California Governor Jerry Brown (D) has less than two weeks to sign Assembly Bill 1081 into law or veto it. The controversial bill also known as the TRUST Act, would limit local law enforcement’s cooperation with federal immigration authorities. Specifically the bill seeks to lessen the impact of the Obama administration’s immigration enforcement program known as Secure Communities (S-Comm), which compels local police to conduct mandatory immigration checks of everyone booked into local jails. While the TRUST Act wouldn’t completely terminate the relationship between police and immigration enforcement, it would limit immigrant detainers to those suspects with previous convictions for a serious or violent felony.
Proponents of the TRUST Act, which passed the California legislature on August 24th, say that the bill is actually good for law enforcement because it attempts to repair the damaged relationship between local police and immigrant communities caused by the S-Comm program. S-Comm was supposed to focus resources on deporting “dangerous” and “violent” undocumented immigrants. In California alone 75,000 people have been deported through the program and more than half those deportees were convicted of no crime or a minor offense. Twenty-two Democratic members of Congress from California — including House Minority Leader Nancy Pelosi (D-Calif.) and Rep. Zoe Lofgren (D-Calif.) sent a letter to Brown urging him to sign the bill into law so that immigrant communities are not afraid to report crimes or cooperate with investigations.
Governor Brown could be feeling the pressure from Immigration and Customs Enforcement Director John Morton. In a letter addressed to the anti-immigrant organization, Federation for American Immigration Reform (FAIR), Morton came down against efforts to squash S-Comm’s reach through legislation. Morton told FAIR, a hate group according to the Southern Poverty Law Center, that such efforts undermine public safety and may violate federal law. FAIR took language from Morton’s letter to create an action alert urging it’s members to contact Brown’s office telling him to veto. B. Lowe, a spokesperson from the National Day Laborer’s Organizing Network said of the letter, “The director of Immigration and Customs Enforcement’s sympathizing openly with a known hate group is outrageous. Morton’s letter is further proof that ICE is an agency gone rogue. ICE’s own record is the strongest reason that local protections, like the TRUST Act, which is awaiting Governor Brown’s signature in California, are so necessary.”
The California State Sheriffs’ Association and Los Angeles County Sheriff Lee Baca have also come out against the TRUST Act, written by San Francisco Assemblyman Tom Ammiano, saying it prioritizes state law over federal law.

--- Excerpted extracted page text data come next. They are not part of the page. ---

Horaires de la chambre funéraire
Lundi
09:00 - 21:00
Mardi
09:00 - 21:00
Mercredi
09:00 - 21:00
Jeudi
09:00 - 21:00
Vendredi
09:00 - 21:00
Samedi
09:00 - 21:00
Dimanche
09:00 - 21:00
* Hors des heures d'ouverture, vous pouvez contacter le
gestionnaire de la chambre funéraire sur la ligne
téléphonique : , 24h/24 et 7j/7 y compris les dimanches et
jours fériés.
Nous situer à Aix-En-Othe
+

A letter signed last month by 30 law professors counters this assertion and states that the sheriffs’ argument is both wrong and unconstitutional as it violates a Supreme Court decision holding that federal agencies cannot force state and local employees to assist in the enforcement of federal law. And not all California law enforcement is against the TRUST Act. The Sheriff of Santa Clara County and police chiefs of both Oakland and San Francisco, have come out in favor of the bill.
New York Governor Andrew Cuomo (D), Illinois Governor Pat Quinn (D), and Massachusetts Governor Deval Patrick (D), all attempted to opt their states out of Secure Communities before being told by the Obama administration that the program was not optional.
Frank Sherry, Director of the immigration advocacy organization America’s Voice said in a statement, “Governor Brown has a choice to make — and that choice will impact immigrant communities throughout California. If he vetoes the TRUST Act, Brown will find himself in lockstep with Jan Brewer, John Morton, and FAIR. That’s out of character for Brown — and for California. By signing TRUST, Brown will ally himself with immigrants and follow the lead of Governors Cuomo, Quinn and Patrick. He’ll also keep California on the right path.”